23.7 Mineral Resources Related to Surface Processes

Discuss ways in which surface processes produce ore deposits.

Weathering

Presentation content:

• Weathering creates deposits by concentrating metals into economically valuable concentrations (secondary enrichment).
• Bauxite
  • Principal ore of aluminum.
  • Forms in rainy tropical climates from chemical weathering and the removal of undesirable elements by leaching.

Notes from the lecture:

• Soils tend to have a low PH
• As those elements are a little bit heavier like aluminum, as they undergo chemical weathering they accumulate in a zone (i.e. under clay) that forms these kind of products

Other Deposits

Presentation content:

• Weathering processes concentrate metals that are deposited through low-grade primary ore.
  • Examples: copper and silver.
  • Typically occurs in deposits containing pyrite.
    • Pyrite is important because when it chemically weathers, sulfuric acid forms.
    • Enables percolating waters to dissolve the ore metals.
    • Metals gradually migrate downward through the primary ore body until they are precipitated.

Notes from the lecture:

• Easily accumulated because everything else is transported away
• Pyrite corrodes everything else and removes everything else from the system

Placer Deposits

Presentation content:

• Placers are deposits formed when heavy metals are mechanically concentrated by currents.

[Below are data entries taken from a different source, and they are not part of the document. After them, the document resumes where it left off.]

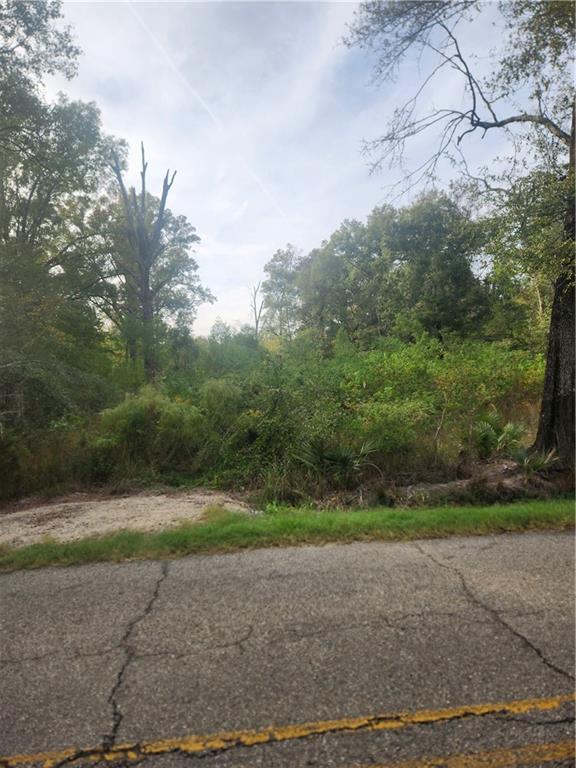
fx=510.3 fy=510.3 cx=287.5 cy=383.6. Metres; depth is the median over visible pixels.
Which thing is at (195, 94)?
contrail
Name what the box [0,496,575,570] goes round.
grass verge
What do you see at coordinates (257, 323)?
bare tree
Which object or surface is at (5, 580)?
road
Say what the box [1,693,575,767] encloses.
yellow road line
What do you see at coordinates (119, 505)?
gravel patch
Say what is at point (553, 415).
tree
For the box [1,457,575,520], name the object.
ground
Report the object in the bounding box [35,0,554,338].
sky
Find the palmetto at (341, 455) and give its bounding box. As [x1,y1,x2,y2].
[294,437,378,487]
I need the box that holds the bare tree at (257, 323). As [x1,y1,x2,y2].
[249,282,264,337]
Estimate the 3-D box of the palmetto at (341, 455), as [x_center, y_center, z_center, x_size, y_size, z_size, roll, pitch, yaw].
[0.810,1.261,8.356,1.678,0.952,1.577,-1,3,-5]
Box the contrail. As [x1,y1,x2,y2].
[123,1,287,217]
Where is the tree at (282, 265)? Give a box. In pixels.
[262,245,305,341]
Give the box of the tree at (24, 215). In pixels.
[0,0,125,425]
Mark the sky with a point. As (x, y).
(322, 218)
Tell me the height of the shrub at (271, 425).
2.296 m
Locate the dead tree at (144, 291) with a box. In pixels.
[107,138,186,382]
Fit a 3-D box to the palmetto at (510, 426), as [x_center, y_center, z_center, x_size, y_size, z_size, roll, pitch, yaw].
[3.827,0.983,9.379,1.305,0.969,1.344,-1,3,-5]
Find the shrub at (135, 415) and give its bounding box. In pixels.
[96,387,202,475]
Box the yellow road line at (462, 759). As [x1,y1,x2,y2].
[348,741,575,767]
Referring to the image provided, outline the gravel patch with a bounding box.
[0,489,259,545]
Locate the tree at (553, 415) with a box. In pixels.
[342,0,575,466]
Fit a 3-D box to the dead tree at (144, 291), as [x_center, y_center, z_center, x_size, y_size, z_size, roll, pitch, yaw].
[-5.661,-3.817,20.118,3.130,11.519,3.063,0,3,16]
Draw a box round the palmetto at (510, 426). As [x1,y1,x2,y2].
[472,409,526,459]
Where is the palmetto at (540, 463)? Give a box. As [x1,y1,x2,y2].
[509,447,558,478]
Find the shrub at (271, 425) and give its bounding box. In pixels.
[202,359,327,489]
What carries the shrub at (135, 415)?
on the ground at (551, 481)
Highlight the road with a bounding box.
[0,528,575,767]
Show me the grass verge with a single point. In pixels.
(288, 521)

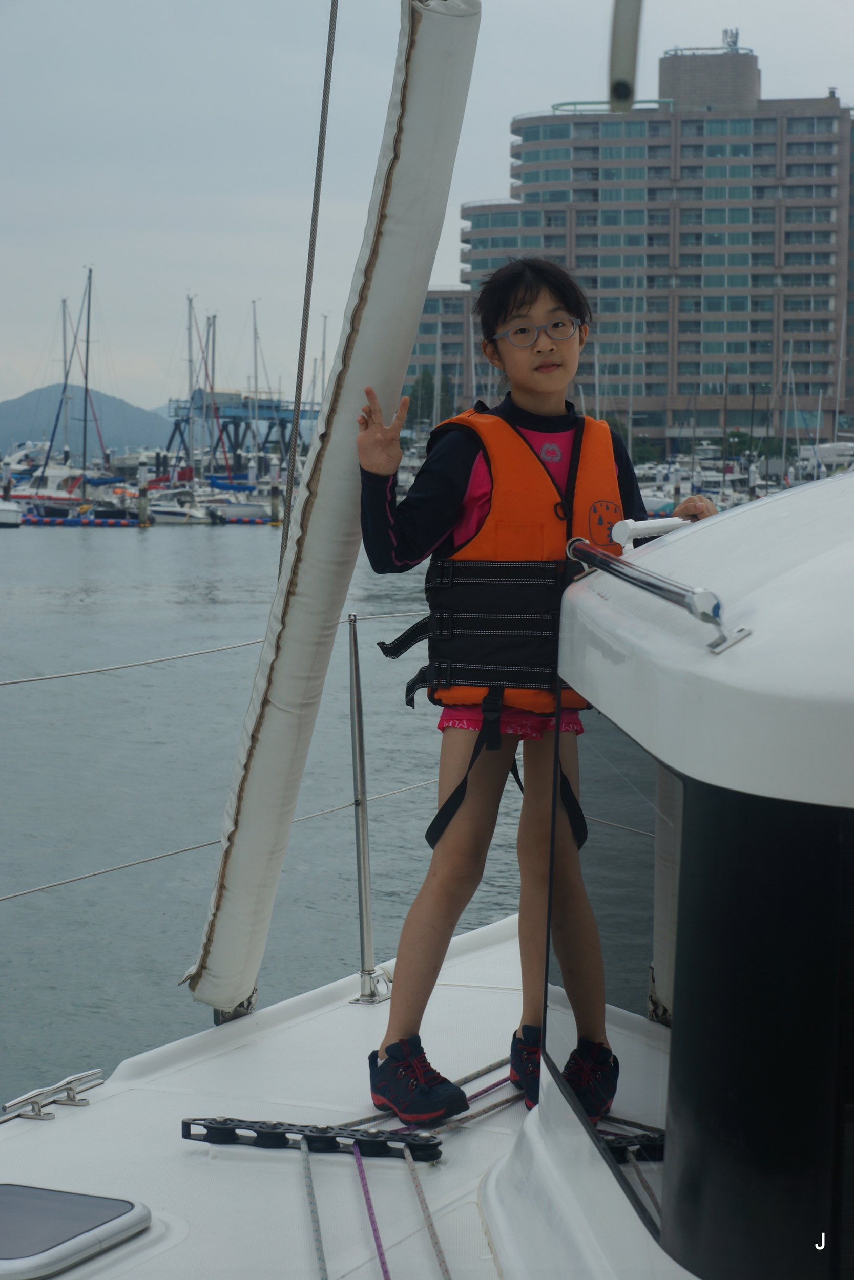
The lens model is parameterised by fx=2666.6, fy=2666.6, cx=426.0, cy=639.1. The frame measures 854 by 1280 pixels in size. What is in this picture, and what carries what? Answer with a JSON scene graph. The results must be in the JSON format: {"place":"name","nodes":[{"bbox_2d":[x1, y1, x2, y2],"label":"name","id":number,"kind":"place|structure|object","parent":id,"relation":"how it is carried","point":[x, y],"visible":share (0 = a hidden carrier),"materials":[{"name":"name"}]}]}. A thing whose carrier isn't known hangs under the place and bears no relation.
{"place":"outdoors","nodes":[
{"label":"outdoors","id":0,"kind":"place"},
{"bbox_2d":[0,384,172,455],"label":"hill","id":1,"kind":"structure","parent":0,"point":[11,407],"materials":[{"name":"blue"}]},
{"bbox_2d":[0,517,535,1106],"label":"water","id":2,"kind":"structure","parent":0,"point":[152,549],"materials":[{"name":"liquid"}]},
{"bbox_2d":[0,500,23,527],"label":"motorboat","id":3,"kind":"object","parent":2,"relation":"on","point":[13,512],"visible":0.99,"materials":[{"name":"white"}]},
{"bbox_2d":[25,268,128,517],"label":"sailboat","id":4,"kind":"object","parent":2,"relation":"on","point":[108,512],"visible":0.93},
{"bbox_2d":[22,513,138,527],"label":"floating dock","id":5,"kind":"object","parent":2,"relation":"on","point":[45,522],"visible":0.94,"materials":[{"name":"blue plastic"}]},
{"bbox_2d":[137,457,148,526],"label":"mooring post","id":6,"kind":"object","parent":2,"relation":"in","point":[143,509],"visible":0.94,"materials":[{"name":"wood"}]},
{"bbox_2d":[143,486,213,523],"label":"motorboat","id":7,"kind":"object","parent":2,"relation":"on","point":[160,512],"visible":0.64,"materials":[{"name":"white"}]},
{"bbox_2d":[196,298,274,522],"label":"sailboat","id":8,"kind":"object","parent":2,"relation":"on","point":[244,507],"visible":0.72,"materials":[{"name":"white"}]},
{"bbox_2d":[269,481,281,523],"label":"mooring post","id":9,"kind":"object","parent":2,"relation":"in","point":[275,494],"visible":0.94,"materials":[{"name":"brown wood"}]},
{"bbox_2d":[0,0,853,413],"label":"sky","id":10,"kind":"structure","parent":0,"point":[745,16],"materials":[{"name":"grey"}]},
{"bbox_2d":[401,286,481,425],"label":"low building","id":11,"kind":"structure","parent":0,"point":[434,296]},
{"bbox_2d":[407,38,853,452],"label":"hotel building","id":12,"kind":"structure","parent":0,"point":[593,261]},
{"bbox_2d":[720,28,739,50],"label":"antenna","id":13,"kind":"object","parent":12,"relation":"on","point":[735,41],"visible":0.79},
{"label":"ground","id":14,"kind":"structure","parent":0},
{"bbox_2d":[0,440,51,483],"label":"motorboat","id":15,"kind":"object","parent":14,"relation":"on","point":[21,454],"visible":0.56,"materials":[{"name":"white"}]},
{"bbox_2d":[6,462,82,510],"label":"motorboat","id":16,"kind":"object","parent":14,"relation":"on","point":[41,492],"visible":0.53,"materials":[{"name":"white"}]},
{"bbox_2d":[167,387,319,465],"label":"gantry","id":17,"kind":"object","parent":14,"relation":"on","point":[270,427],"visible":0.61,"materials":[{"name":"blue metal"}]},
{"bbox_2d":[2,458,853,1279],"label":"boat","id":18,"kind":"object","parent":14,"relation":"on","point":[538,1143],"visible":0.84,"materials":[{"name":"white"}]},
{"bbox_2d":[0,1068,102,1122],"label":"cleat","id":19,"kind":"object","parent":18,"relation":"on","point":[68,1095],"visible":0.98,"materials":[{"name":"silver metal"}]},
{"bbox_2d":[0,1184,153,1279],"label":"deck hatch","id":20,"kind":"object","parent":18,"relation":"in","point":[123,1206],"visible":0.99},
{"bbox_2d":[179,1117,443,1161],"label":"pulley block","id":21,"kind":"object","parent":18,"relation":"attached to","point":[207,1140],"visible":0.91,"materials":[{"name":"black metal"}]},
{"bbox_2d":[300,1137,327,1277],"label":"rope","id":22,"kind":"object","parent":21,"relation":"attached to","point":[314,1213],"visible":0.94,"materials":[{"name":"grey fabric"}]},
{"bbox_2d":[350,1140,390,1279],"label":"rope","id":23,"kind":"object","parent":21,"relation":"attached to","point":[374,1231],"visible":0.94,"materials":[{"name":"purple fabric"}]},
{"bbox_2d":[404,1149,450,1279],"label":"rope","id":24,"kind":"object","parent":21,"relation":"attached to","point":[446,1271],"visible":0.94,"materials":[{"name":"beige fabric"}]},
{"bbox_2d":[185,0,480,1025],"label":"furled sail","id":25,"kind":"object","parent":18,"relation":"attached to","point":[439,83],"visible":0.96,"materials":[{"name":"fabric"}]},
{"bbox_2d":[276,0,338,565],"label":"rope","id":26,"kind":"object","parent":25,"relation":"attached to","point":[324,124],"visible":0.85,"materials":[{"name":"metal"}]},
{"bbox_2d":[346,609,380,1002],"label":"stanchion","id":27,"kind":"object","parent":18,"relation":"on","point":[359,750],"visible":0.99,"materials":[{"name":"silver metal"}]},
{"bbox_2d":[0,613,415,685],"label":"cable","id":28,"kind":"object","parent":27,"relation":"attached to","point":[232,647],"visible":0.87,"materials":[{"name":"grey metal"}]},
{"bbox_2d":[0,770,440,902],"label":"cable","id":29,"kind":"object","parent":27,"relation":"attached to","point":[6,897],"visible":0.7,"materials":[{"name":"grey metal"}]},
{"bbox_2d":[349,1057,511,1129],"label":"rope","id":30,"kind":"object","parent":18,"relation":"on","point":[484,1073],"visible":0.46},
{"bbox_2d":[354,260,714,1124],"label":"girl","id":31,"kind":"object","parent":18,"relation":"on","point":[526,301],"visible":0.87},
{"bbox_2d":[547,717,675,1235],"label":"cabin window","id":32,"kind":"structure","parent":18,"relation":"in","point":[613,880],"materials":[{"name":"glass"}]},
{"bbox_2d":[607,0,642,110],"label":"pole","id":33,"kind":"object","parent":18,"relation":"attached to","point":[623,86],"visible":0.96,"materials":[{"name":"metal"}]},
{"bbox_2d":[609,514,690,548],"label":"handle","id":34,"kind":"object","parent":18,"relation":"attached to","point":[625,522],"visible":0.59,"materials":[{"name":"white"}]},
{"bbox_2d":[564,535,746,652],"label":"metal rail","id":35,"kind":"object","parent":18,"relation":"attached to","point":[573,542],"visible":0.96,"materials":[{"name":"silver metal"}]},
{"bbox_2d":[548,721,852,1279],"label":"cabin window","id":36,"kind":"structure","parent":18,"relation":"in","point":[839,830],"materials":[{"name":"black glass"}]},
{"bbox_2d":[406,366,455,425],"label":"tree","id":37,"kind":"object","parent":14,"relation":"on","point":[424,377],"visible":0.44,"materials":[{"name":"green plant"}]},
{"bbox_2d":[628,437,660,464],"label":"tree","id":38,"kind":"object","parent":14,"relation":"on","point":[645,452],"visible":0.52,"materials":[{"name":"green plant"}]},
{"bbox_2d":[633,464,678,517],"label":"boat","id":39,"kind":"object","parent":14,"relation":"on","point":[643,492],"visible":0.33,"materials":[{"name":"white"}]},
{"bbox_2d":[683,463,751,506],"label":"boat","id":40,"kind":"object","parent":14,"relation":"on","point":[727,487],"visible":0.43,"materials":[{"name":"white"}]},
{"bbox_2d":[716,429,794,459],"label":"tree","id":41,"kind":"object","parent":14,"relation":"on","point":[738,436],"visible":0.55,"materials":[{"name":"green plant"}]},
{"bbox_2d":[792,439,853,479],"label":"boat","id":42,"kind":"object","parent":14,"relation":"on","point":[825,459],"visible":0.65,"materials":[{"name":"white"}]}
]}

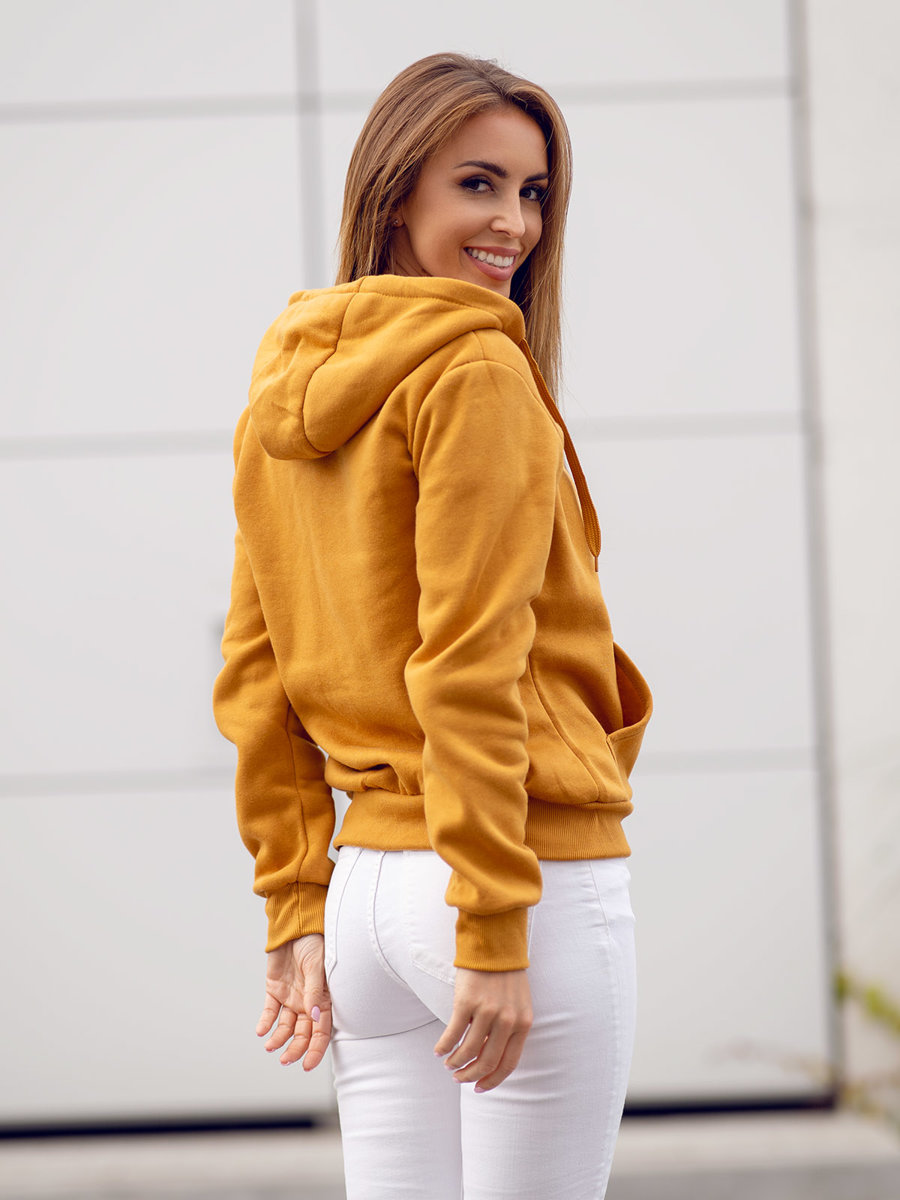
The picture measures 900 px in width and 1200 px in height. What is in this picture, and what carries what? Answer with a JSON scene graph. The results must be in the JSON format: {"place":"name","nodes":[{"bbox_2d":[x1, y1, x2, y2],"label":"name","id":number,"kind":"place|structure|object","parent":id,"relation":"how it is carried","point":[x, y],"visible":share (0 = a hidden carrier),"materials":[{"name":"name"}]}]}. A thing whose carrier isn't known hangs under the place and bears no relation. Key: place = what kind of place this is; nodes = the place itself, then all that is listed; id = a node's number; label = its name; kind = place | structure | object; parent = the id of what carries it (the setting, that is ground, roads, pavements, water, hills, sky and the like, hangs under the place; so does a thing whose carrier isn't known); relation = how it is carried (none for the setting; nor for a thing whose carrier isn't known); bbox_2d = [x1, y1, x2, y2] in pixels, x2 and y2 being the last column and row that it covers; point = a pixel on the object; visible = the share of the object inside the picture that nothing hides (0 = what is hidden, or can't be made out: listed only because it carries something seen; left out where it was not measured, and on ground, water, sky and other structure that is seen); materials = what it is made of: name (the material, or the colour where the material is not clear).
{"place":"outdoors","nodes":[
{"label":"outdoors","id":0,"kind":"place"},
{"bbox_2d":[1,0,827,1115],"label":"wall","id":1,"kind":"structure","parent":0,"point":[184,417],"materials":[{"name":"white"}]},
{"bbox_2d":[0,1106,898,1199],"label":"concrete ledge","id":2,"kind":"structure","parent":0,"point":[263,1168],"materials":[{"name":"grey concrete"}]},
{"bbox_2d":[795,0,899,1108],"label":"wall","id":3,"kind":"structure","parent":0,"point":[834,180],"materials":[{"name":"white paint"}]},
{"label":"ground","id":4,"kind":"structure","parent":0},
{"bbox_2d":[213,48,647,1199],"label":"woman","id":5,"kind":"object","parent":4,"relation":"on","point":[401,207],"visible":0.96},
{"bbox_2d":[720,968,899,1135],"label":"shrub","id":6,"kind":"object","parent":4,"relation":"on","point":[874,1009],"visible":0.68,"materials":[{"name":"green plant"}]}
]}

• Involve heavy and durable minerals.

• Examples include:

  • Gold.
  • Diamonds.
  • Tin.

  

Notes from the lecture:

• Crust is around 2.5-6
• Gold is about 3 times more dense than oceanic crust ~9
• Over time, river has eroded sediments
• More dense materials will concentrate in the river because other materials are eroded away easily

23.8 Nonmetallic Mineral Resources

Nonmetallic Minerals

Presentation content:

• Use of the word “mineral” is very broad
  • Materials not used for fuels or processed for metals are called nonmetallic mineral resources.
• Two common groups
  • Building materials.
  • Industrial minerals.

Notes from the lecture:

• A lot of these are used in construction materials

Building Materials

Presentation content:

• Natural aggregate
  • Crushed stone, sand, and gravel.
• Gypsum
  • Plaster and wallboard.
• Clay
  • Tile, bricks, and cement.

Notes from the lecture:

• Example: Limestone is considered both a building material and an industrial mineral. This quarry is near Amsterdam, Indiana.

Industrial Minerals

Presentation content:

• Fertilizers: Nitrate, phosphate, and potassium compounds are important to agriculture.
• Sulfur: Used to produce sulfuric acid.
• Salt: Used to “soften” water, keep streets ice-free, and as a nutrient.